Data for this task.
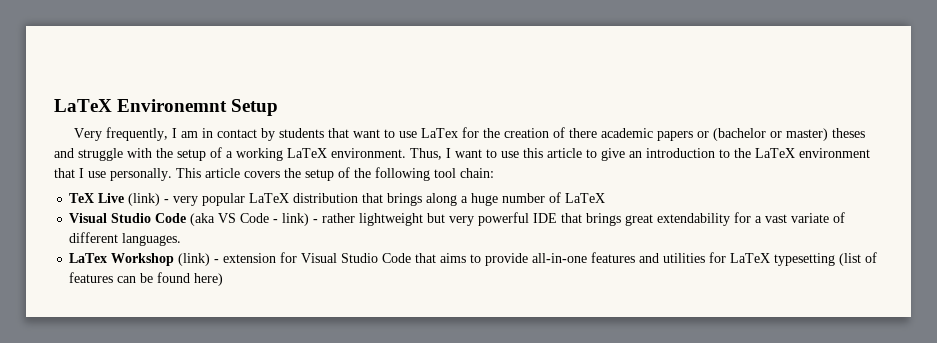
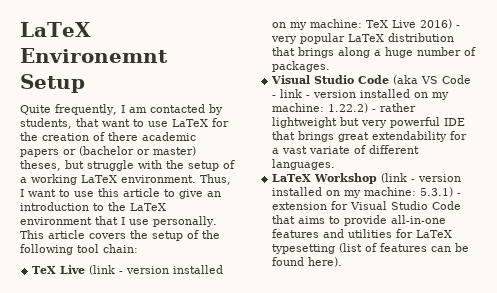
[73,128,102,141] Very -> [20,105,51,115] Quite
[201,128,324,141] in contact by students -> [149,104,223,115] [20,118,72,129] contacted by students,
[420,128,458,138] LaTex -> [172,119,208,127] LaTeX
[831,128,865,138] [54,148,74,158] theses and -> [20,160,84,171] theses, but
[128,193,161,206] (link) -> [89,265,224,275] [272,19,453,30] (link - version installed on my machine: TeX Live 2016)
[565,193,606,203] LaTeX -> [272,61,331,72] packages.
[282,213,310,226] link) -> [280,89,450,100] [272,103,369,113] link - version installed on my machine: 1.22.2)
[69,253,211,266] LaTex Workshop (link) -> [272,173,462,184] [272,187,454,198] LaTeX Workshop (link - version installed on my machine: 5.3.1)
[194,273,224,286] here) -> [308,257,343,267] here).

What needs to be done. Repeat all the data as it stands, dropping any images it holds.

Completed exercise.
[73,128,102,141] Very -> [20,105,51,115] Quite
[201,128,324,141] in contact by students -> [149,104,223,115] [20,118,72,129] contacted by students,
[420,128,458,138] LaTex -> [172,119,208,127] LaTeX
[831,128,865,138] [54,148,74,158] theses and -> [20,160,84,171] theses, but
[128,193,161,206] (link) -> [89,265,224,275] [272,19,453,30] (link - version installed on my machine: TeX Live 2016)
[565,193,606,203] LaTeX -> [272,61,331,72] packages.
[282,213,310,226] link) -> [280,89,450,100] [272,103,369,113] link - version installed on my machine: 1.22.2)
[69,253,211,266] LaTex Workshop (link) -> [272,173,462,184] [272,187,454,198] LaTeX Workshop (link - version installed on my machine: 5.3.1)
[194,273,224,286] here) -> [308,257,343,267] here).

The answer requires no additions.